### Work instructions
Give the number of lines that contain "both" in the listing, and write nothing else.

### Entries supplied
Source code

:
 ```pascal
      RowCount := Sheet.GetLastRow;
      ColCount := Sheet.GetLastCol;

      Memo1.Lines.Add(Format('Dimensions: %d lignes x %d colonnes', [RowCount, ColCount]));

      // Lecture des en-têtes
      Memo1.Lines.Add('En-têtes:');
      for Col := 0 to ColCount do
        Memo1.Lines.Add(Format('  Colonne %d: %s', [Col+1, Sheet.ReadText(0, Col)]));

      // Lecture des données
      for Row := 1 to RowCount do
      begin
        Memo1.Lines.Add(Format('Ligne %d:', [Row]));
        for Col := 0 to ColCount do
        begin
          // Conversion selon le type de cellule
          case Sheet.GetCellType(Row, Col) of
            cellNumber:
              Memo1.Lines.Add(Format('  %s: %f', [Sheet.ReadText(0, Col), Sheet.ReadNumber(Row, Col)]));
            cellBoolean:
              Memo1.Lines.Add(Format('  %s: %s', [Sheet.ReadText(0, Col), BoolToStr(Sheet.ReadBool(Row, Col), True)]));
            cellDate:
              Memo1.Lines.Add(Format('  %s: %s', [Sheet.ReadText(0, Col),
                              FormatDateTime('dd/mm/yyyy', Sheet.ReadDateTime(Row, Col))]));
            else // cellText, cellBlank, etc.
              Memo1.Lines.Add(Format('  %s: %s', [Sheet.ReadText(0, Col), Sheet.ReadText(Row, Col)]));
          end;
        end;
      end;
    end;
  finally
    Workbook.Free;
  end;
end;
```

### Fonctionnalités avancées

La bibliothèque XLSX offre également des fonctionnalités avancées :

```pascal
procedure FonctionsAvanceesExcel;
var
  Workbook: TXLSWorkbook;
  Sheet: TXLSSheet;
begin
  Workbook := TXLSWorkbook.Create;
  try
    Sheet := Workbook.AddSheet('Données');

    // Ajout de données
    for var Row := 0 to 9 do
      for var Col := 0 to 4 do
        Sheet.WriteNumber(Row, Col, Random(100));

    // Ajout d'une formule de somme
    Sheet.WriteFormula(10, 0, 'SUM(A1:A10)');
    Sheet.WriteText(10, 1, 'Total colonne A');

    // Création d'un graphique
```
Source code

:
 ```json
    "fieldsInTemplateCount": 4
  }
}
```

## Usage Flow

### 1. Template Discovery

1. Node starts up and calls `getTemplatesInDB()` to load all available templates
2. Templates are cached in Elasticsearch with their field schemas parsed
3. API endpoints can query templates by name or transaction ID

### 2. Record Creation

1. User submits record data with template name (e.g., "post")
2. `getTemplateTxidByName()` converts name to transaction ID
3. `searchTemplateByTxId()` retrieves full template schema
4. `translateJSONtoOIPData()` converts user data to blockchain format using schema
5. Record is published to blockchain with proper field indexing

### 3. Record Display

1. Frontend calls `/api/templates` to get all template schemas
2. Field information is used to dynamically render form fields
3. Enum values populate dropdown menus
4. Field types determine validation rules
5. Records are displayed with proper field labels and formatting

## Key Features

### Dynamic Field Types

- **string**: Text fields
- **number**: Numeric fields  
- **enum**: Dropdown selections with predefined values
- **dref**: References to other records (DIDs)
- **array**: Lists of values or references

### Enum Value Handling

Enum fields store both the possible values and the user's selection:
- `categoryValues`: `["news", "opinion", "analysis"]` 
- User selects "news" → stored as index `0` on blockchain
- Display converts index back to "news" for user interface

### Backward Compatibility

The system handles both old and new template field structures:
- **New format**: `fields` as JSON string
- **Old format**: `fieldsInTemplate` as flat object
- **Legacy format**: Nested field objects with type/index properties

### Answer area
2